LENS: Large Pre-trained Transformer for Exploring Financial Time Series Regularities
Yuanjian Xu, Anxian Liu, Jianing Hao, Zhenzhuo Li, Shichang Meng, Guang Zhang
TL;DR
LENS addresses the challenge of modeling highly stochastic financial time series by introducing a domain-specific foundation model that combines an invertible patch-based embedding with a TimeFormer encoder-decoder and specialized time-aware and channel-aware attention. The model is trained in two stages—noise-robust invertible embedding with contrastive and reconstruction losses, followed by multi-task pretraining of the TimeFormer on varied input-output lengths—and pre-trained on over 100 billion financial observations. Empirical results across long-term forecasting, imputation, and portfolio management demonstrate strong generalization and improved performance over a wide range of baselines, with ablations and embedding-space analyses shedding light on the contributions of each component.

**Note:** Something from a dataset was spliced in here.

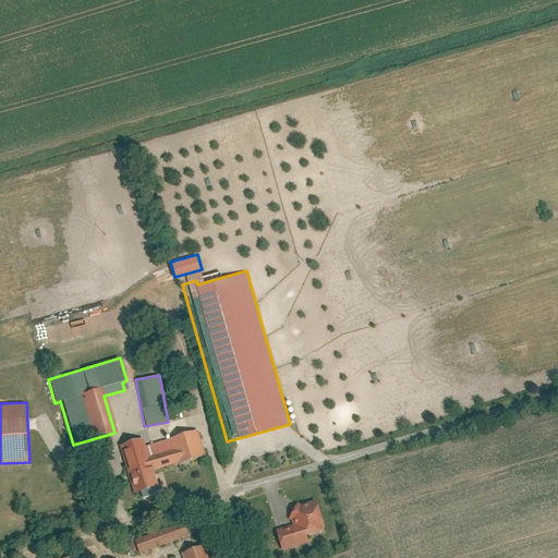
[(148,471),(204,457),(197,431),(142,445),(141,438),(121,444),(123,450),(118,451),(130,494),(153,488),(148,471)]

The work provides practical guidance for building large-scale, noise-robust financial time series models and establishes a foundation for future enhancements in handling abrupt market dynamics and regime changes.
Abstract
Modeling large-scale time series has gained significant attention in recent years. However, its direct application in finance remains challenging due to substantial differences in data characteristics across domains. Specifically, financial systems feature inherent stochasticity and low signal-to-noise ratios, rendering traditional methods and pre-training approaches ineffective. This underscores the urgent need for a foundation model tailored to financial time series. To bridge this gap, we propose \textbf{LENS}, a pre-trained model for this domain. \textbf{LENS} effectively captures the complexity of financial stochastic systems through a carefully crafted model architecture and mitigates noise during pre-training by using an invertible embedding module. We provide a rigorous theoretical explanation of the model's effectiveness and validate its performance through extensive experiments. Pre-trained on a dataset comprising 100 billion financial observations, \textbf{LENS} achieves exceptional results across a wide range of critical downstream tasks. Moreover, our work offers practical insights into developing pre-trained time series models in high-noise environments, paving the way for further advancements in this pivotal research domain.